The above is assuming that the voltage lowers as the fuel burns out of the tank. 

i am an idiot 
Platinum - Posts: 13,670
Platinum spaceThis member consistently provides reliable informationspace
Joined: September 21, 2006
Location: Louisiana, United States
Posted: March 08, 2009 at 7:05 PM / IP Logged  

The 2 green arrows are adjustable.   The bottom arrow is the potentiometer,  the top one is the amount of fuel in the tank.  This demo is assuming that at empty, the sending unit goes all the way to ground. 

http://www.bcae1.com/temp/lowfuelindicator01.swf

astrosurfer 
Member - Posts: 49
Member spacespace
Joined: July 24, 2006
Location: Louisiana, United States
Posted: March 08, 2009 at 10:15 PM / IP Logged  
Yeah the voltage drops as fuel burns from the tank. And I believe the resistance actually goes to 0 at empty.
I'll try the extra resistors.
I was excited when it actually worked.
You guys are some smart dudes I tell ya.
nice little demo there.
Makes it easier to understand what's actually going on.
Thanks for all the help.
dualsport 
Silver - Posts: 983
Silver spacespace
Joined: September 27, 2005
Location: United States
Posted: March 14, 2009 at 10:17 AM / IP Logged  
If you're having problems with the indicator flickering as opposed to your just being unable to easily set the threshold, you need to add a small resistance between the comparator output and the positive input of the comparator.
The positive feedback will introduce hysteresis, which is needed when the comparison range is too noisy or touchy.
The bottom line on that neat swf demo mentions it.
When you do this, what happens is that the fuel level will have to rise to a higher level beyond the normal threshold before the LED turns off, and once it's off, it won't turn back on until it drops to a level lower than the normal threshold.
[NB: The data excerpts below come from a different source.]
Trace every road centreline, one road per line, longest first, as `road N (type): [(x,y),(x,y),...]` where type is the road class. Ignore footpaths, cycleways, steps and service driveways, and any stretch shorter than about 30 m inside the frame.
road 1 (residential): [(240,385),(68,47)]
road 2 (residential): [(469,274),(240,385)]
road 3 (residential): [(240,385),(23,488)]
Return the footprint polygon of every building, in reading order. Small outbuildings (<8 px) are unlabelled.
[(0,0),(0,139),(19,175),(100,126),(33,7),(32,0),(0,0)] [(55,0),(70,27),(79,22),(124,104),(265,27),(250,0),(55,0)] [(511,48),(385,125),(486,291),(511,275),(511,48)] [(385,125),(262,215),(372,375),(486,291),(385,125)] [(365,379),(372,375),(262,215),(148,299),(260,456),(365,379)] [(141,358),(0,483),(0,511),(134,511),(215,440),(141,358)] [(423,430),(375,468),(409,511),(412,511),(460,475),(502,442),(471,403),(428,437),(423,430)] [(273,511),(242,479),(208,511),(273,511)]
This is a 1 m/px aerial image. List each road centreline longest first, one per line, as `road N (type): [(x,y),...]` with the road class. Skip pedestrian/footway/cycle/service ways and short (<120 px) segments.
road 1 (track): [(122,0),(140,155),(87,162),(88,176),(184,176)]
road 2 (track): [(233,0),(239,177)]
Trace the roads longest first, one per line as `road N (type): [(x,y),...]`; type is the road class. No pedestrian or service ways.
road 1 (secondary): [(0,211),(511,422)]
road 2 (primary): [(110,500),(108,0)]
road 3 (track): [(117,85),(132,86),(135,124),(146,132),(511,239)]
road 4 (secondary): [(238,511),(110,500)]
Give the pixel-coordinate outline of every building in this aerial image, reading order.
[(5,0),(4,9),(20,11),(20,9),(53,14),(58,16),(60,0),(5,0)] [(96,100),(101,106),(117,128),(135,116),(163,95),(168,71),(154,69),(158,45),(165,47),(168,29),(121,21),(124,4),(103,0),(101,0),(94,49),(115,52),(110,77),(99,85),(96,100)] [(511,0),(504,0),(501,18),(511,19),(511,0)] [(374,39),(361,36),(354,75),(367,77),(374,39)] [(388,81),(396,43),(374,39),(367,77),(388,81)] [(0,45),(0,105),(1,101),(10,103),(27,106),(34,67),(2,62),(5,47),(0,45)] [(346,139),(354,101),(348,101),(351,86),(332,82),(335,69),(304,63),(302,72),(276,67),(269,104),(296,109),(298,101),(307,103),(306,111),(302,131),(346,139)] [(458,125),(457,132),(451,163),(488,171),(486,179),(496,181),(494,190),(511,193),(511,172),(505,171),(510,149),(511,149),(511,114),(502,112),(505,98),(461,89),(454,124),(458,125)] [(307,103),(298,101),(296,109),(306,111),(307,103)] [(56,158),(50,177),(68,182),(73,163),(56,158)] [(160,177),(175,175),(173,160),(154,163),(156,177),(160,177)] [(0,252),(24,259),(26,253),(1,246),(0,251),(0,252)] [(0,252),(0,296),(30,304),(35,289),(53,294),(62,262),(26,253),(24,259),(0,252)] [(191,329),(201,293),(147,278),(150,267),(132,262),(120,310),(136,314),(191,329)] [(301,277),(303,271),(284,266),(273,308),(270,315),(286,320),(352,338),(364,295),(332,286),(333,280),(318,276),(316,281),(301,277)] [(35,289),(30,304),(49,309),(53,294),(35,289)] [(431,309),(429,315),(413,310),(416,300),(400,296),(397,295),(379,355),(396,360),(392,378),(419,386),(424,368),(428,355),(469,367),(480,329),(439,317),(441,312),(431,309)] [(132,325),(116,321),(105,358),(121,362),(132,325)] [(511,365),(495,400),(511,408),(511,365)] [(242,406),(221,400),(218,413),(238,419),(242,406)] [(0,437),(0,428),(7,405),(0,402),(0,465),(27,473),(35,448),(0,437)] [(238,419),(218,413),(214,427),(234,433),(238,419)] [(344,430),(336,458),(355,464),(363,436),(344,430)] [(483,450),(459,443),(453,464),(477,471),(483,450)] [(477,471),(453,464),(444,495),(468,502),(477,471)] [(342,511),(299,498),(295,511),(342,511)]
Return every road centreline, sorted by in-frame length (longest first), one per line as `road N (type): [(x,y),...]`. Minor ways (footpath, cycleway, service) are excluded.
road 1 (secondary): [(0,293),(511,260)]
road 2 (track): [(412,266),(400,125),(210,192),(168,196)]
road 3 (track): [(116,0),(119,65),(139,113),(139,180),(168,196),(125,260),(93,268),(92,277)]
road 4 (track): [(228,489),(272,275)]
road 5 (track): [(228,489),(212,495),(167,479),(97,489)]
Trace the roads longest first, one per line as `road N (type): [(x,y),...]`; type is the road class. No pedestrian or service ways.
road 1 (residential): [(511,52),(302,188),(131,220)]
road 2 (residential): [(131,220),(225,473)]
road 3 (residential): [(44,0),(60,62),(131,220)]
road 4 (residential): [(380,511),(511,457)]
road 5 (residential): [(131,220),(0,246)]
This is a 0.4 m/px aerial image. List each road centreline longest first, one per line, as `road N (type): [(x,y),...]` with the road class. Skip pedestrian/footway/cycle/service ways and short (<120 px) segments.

This effect keeps it from flickering when it's sitting right at the setpoint.
Unless you have very clean signals, it's always a good idea to have the hysteresis to keep it from toggling back and forth erratically.
If your concern is not a matter of it flickering, but just that you can't twiddle the pot to the right setpoint, maybe because the pot is not smooth: determine the approximate range you're setting it to, and then substitute a fixed resistance in that range but lower in value, and then put a new pot in series with it, with a smaller range, such as 500 ohms or so.   
Then a single turn of the pot will be much finer in adjustment, and you should have no problems adjusting it. It's simply a matter of picking a fixed value close to where you want to adjust it, and then adding in a low range pot to do the fine tuning.